Ko Hana Rum: from Grass to Glass
As their name, Kō Hana implies this distillery is rooted in labor (hana), a labor of love for the plant known to Hawai’i as Kō or sugarcane. The unique rums they create and their special attention to processes, pay homage to this plant and reflects a deep appreciation for its esteemed role in Hawaiian culture. They also impress with their commitment to sustainable farming and food production practices collaborating with other local businesses.
Located in the fertile plains of Kunia that lie between the Waianae and Ko’olau mountain ranges of Oahu, The Kō Hana Distillery grows 34 varieties of sugarcane unique to Hawai’i on 35 acres of land. These are cane varietals that evolved in the islands after the ancient Polynesians who settled here brought it as precious cargo on their canoes around 450 AD. Kō was a vital staple used for food, medicine, and ceremonies.
Historically, most rums worldwide are produced from molasses, a byproduct of the processed sugar making industry. However, the cane spirits at Kō Hana are made only from pure fresh sugarcane juice in the French Caribbean tradition where Agricole rum originated. Cane stalks are pressed through a mill in the fields just hours after being hand-harvested with machetes by farmers. Remnants of harvested canes stalks and the fibrous pulp left from the juicing process are left on the ground to provide mulch and compost for the next generation of cane. The resulting juice is hauled across the property to the on-site distillery, where it will be fermented and distilled into their unique brand of Hawaiian Agricole rums.
I didn’t know what “Agricole” meant either, so I had to look that one up. Turns out, it’s French for “agriculture.” Agricole rums are closely tied to the land and known for the purity of the spirit produced, in which it’s said, you can taste the earth due to its clarity of flavor. Herein lies another poetic nod to the roots of their name. When the two words are combined, in Hawaiian, the meaning for Kōhana deepens to reflect the concept of being naked or bare. This is a specific feature of the rums they make. Each batch is produced from a single varietal of heirloom Hawaiian sugarcane and nuances the subtle naked differences of each particular Kō.
Kō Hana: The Experience
So what can you expect from a visit to the Kō Hana Distillery? Rum, of course, but much more. Since all production happens on-site, you can have the full grass to the glass experience with a 30min tour. It starts in a Kō garden next to the facility. Then an insider peek into the distillery and barrel room, finishing in the tasting room to sample the final products. Throughout the experience, you’ll be treated to a crash course in rum production, including harvest, fermentation, distillation, and the art of tasting. The sugarcane varieties are harvested separately to create individual batches, which are then further processed to produce four main categories of rum. Here’s a breakdown:
KEA (“white” in Hawaiian) is their purest expression of rum, distilled and rested in stainless steel containers for 90 days to create this “base spirit.” The only difference between these rums is the type of cane they were produced from, and they usually have 2-3 varieties in rotation at any given time. These are bottled at 80 proof.

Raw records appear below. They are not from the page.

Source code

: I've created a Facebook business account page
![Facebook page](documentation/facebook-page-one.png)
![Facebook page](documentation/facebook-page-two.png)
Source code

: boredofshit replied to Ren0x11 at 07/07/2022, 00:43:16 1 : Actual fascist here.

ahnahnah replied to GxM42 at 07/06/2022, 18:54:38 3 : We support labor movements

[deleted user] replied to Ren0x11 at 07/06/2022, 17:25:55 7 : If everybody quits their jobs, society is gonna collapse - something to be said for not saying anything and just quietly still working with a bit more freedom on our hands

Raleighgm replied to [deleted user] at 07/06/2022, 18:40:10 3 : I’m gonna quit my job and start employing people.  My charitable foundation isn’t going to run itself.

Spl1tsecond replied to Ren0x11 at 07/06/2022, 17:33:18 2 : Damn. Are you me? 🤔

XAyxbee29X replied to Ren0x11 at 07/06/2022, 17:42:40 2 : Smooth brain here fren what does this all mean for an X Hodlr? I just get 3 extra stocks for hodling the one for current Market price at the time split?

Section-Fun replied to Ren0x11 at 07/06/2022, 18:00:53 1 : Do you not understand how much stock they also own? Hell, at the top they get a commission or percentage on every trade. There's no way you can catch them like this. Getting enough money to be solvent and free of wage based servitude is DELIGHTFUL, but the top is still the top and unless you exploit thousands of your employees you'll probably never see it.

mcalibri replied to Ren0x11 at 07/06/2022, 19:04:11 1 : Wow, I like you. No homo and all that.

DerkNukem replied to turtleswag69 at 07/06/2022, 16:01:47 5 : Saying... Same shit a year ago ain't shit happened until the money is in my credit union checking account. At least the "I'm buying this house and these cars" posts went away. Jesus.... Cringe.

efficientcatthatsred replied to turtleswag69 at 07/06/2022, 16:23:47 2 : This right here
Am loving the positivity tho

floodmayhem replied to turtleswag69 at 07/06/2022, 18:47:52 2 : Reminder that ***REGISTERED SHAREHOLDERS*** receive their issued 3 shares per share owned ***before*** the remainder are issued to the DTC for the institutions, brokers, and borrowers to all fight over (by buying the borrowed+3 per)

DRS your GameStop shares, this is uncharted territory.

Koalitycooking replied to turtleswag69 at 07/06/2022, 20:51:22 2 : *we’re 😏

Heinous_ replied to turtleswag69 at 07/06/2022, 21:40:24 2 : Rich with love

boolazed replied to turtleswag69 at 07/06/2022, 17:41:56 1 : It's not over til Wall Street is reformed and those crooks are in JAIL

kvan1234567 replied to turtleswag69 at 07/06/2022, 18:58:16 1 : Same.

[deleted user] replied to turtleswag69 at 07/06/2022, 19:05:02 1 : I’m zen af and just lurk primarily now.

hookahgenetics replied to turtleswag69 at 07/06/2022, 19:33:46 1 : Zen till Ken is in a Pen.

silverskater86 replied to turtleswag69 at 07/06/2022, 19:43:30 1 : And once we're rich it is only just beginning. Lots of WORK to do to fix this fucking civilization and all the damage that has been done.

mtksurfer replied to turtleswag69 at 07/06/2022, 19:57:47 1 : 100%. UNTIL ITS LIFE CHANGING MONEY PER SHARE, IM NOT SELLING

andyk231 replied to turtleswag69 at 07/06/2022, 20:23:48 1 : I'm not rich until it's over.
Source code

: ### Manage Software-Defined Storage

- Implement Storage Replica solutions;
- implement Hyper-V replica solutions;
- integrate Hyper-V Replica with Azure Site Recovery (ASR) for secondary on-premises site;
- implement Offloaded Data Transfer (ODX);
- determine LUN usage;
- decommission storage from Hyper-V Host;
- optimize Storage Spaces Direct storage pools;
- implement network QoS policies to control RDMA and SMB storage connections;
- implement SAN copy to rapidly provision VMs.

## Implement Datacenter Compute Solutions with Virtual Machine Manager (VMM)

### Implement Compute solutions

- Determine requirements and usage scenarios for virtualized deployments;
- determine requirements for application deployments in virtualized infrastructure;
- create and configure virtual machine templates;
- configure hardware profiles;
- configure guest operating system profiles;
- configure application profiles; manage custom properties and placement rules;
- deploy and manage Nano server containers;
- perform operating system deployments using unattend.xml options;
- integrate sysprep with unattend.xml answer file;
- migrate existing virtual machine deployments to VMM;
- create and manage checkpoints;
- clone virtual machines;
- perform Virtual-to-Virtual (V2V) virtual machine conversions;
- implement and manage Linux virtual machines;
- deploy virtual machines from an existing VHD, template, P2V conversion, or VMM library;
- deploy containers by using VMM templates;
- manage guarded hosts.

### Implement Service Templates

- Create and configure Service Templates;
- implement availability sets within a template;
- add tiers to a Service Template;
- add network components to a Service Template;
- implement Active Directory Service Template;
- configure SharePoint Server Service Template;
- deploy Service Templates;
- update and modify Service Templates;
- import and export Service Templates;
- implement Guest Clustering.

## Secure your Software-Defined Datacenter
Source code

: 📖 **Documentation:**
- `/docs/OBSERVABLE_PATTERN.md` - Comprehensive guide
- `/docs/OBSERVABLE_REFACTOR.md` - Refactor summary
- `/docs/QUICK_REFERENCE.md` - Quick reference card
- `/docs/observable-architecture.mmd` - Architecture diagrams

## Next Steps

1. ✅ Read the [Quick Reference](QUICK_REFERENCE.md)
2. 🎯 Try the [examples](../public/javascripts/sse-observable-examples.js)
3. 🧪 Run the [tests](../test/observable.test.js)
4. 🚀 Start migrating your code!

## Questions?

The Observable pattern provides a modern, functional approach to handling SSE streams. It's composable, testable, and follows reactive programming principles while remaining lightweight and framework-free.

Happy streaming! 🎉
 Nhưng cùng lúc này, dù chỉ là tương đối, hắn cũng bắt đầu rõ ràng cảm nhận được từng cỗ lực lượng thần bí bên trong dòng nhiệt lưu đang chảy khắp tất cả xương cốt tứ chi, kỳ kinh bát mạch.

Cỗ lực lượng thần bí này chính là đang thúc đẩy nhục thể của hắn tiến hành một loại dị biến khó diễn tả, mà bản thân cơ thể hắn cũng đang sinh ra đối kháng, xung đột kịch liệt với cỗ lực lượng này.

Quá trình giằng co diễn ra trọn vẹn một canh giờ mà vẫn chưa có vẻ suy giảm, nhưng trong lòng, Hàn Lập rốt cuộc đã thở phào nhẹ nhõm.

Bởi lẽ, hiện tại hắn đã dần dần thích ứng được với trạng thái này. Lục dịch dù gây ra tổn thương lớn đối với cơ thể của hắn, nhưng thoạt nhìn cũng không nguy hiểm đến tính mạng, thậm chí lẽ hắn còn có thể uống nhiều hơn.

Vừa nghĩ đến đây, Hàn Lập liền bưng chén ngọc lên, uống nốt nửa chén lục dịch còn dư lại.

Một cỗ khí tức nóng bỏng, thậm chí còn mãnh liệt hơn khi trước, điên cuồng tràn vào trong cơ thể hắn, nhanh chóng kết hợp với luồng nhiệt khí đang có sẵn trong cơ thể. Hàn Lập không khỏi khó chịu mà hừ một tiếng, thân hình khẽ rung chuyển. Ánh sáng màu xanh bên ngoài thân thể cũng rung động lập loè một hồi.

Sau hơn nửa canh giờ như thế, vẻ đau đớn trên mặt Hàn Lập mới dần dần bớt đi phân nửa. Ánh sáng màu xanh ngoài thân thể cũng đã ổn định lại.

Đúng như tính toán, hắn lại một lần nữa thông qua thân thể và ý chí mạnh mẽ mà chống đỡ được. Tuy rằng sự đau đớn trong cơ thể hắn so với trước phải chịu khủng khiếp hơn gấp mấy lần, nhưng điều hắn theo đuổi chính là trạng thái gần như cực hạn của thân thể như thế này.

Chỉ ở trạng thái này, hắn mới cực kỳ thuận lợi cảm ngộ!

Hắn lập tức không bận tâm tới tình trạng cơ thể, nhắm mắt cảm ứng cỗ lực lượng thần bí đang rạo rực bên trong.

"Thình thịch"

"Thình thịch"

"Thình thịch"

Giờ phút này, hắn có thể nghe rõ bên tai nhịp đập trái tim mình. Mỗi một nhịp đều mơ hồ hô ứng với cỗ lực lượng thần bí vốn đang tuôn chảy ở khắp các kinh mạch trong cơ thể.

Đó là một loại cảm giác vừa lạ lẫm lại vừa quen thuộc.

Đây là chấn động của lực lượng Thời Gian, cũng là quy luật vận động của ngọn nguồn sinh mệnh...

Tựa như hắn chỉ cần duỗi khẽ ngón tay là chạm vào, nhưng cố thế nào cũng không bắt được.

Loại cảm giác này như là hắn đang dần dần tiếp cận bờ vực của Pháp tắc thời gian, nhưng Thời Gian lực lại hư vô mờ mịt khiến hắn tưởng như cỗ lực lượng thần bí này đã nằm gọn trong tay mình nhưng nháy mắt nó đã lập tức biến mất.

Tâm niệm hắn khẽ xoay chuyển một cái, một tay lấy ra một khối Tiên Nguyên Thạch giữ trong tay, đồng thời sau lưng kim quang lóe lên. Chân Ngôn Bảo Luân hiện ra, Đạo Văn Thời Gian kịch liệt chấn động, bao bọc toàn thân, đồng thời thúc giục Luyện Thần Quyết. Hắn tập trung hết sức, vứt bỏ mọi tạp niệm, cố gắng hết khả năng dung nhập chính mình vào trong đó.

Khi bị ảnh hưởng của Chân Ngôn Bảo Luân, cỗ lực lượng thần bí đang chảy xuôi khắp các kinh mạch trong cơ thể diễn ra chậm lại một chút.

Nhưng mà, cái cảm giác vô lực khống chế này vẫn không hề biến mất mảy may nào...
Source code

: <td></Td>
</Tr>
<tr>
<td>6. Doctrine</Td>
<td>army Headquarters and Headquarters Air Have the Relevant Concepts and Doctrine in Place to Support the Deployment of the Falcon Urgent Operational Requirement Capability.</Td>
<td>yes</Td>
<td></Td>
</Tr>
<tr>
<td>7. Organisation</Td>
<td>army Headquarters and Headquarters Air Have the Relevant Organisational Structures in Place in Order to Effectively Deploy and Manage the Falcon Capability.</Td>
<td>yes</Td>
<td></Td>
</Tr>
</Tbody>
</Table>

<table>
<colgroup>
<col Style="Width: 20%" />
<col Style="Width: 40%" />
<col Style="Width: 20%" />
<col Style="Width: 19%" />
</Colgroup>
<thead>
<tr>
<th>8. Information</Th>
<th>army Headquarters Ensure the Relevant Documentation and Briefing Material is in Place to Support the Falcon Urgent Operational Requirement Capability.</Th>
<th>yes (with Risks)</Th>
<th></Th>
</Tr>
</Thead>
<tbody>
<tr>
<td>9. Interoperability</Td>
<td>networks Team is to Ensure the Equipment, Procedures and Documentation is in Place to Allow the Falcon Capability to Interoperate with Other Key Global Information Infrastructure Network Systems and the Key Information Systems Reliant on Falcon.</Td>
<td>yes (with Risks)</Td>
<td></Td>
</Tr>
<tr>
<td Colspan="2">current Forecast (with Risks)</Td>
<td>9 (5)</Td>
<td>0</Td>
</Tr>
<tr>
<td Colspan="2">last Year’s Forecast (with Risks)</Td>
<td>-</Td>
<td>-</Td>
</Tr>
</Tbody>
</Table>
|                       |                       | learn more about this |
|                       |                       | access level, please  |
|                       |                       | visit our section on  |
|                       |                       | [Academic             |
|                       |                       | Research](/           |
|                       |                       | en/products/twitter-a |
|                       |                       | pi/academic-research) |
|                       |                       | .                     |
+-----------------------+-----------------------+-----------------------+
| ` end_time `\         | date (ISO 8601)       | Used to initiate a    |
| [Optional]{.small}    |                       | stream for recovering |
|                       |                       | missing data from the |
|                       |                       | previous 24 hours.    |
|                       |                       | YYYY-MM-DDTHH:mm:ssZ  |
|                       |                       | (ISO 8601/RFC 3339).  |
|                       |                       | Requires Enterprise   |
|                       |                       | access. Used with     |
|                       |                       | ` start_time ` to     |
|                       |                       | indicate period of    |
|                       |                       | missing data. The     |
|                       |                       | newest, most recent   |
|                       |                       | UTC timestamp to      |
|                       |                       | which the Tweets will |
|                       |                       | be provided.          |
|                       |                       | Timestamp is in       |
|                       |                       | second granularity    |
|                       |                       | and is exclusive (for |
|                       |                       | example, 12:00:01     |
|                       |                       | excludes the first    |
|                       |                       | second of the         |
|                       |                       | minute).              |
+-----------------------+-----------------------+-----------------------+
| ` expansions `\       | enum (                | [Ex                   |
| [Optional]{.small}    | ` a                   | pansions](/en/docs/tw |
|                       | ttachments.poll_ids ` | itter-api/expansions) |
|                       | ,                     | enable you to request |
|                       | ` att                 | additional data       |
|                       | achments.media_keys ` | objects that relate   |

KOHO (meaning “select” or “choice” in Hawaiian) This rum is placed in American oak barrels after the initial 90 day resting period. It can then be finished in the barrels or previous spirits from around the world like sherry and bourbon to further develop in taste and color. These are bottled at 90 proof.
KOA (“strength” in Hawaiian) is cask strength rum that aged exceptionally well and is bottled as is. Koa is recommended for connoisseurs since this one isn’t proofed down to tame any of the flavors. The alcohol content will vary slightly, putting the range on this one between 110 – 125 proof.
KOKOLEKA – (“chocolate” in Hawaiian) is a decadent chocolate/honey liquor made from a collaboration with other local food producers. They start with their base spirit white rum and then steep cacao nibs inside for two weeks. Next, they infuse it with locally sourced honey (from Manoa Honey in Wahiawa) for another two weeks. The resulting liquor is heavenly, but it doesn’t stop there! The rum-soaked cacao nibs are then sent back to Manoa Chocolates, where they’re used to make a specialty line of chocolate bars just for Kō Hana Distillery. Of course, you can get some of these on-site too, as well as local rum infused honey and rum cakes, yum!
Not into rum? Don’t worry; there’s something for everyone, including fresh pressed cane juice straight from the stalk and kids on the tours are treated to gelato. There’s also a wood-fired pizza oven so you can enjoy the relaxed atmosphere and fill your stomach too. They’re open 7 days a week 10 am – 6 pm with tours every half-hour till 4:30 pm.
To finish, I really just can’t say it any better than Jennifer Fielder of Punch Magazine, on the Kō Hana Distillery: “Offering a fresh vision what ‘Made in Hawai’i’ could mean.”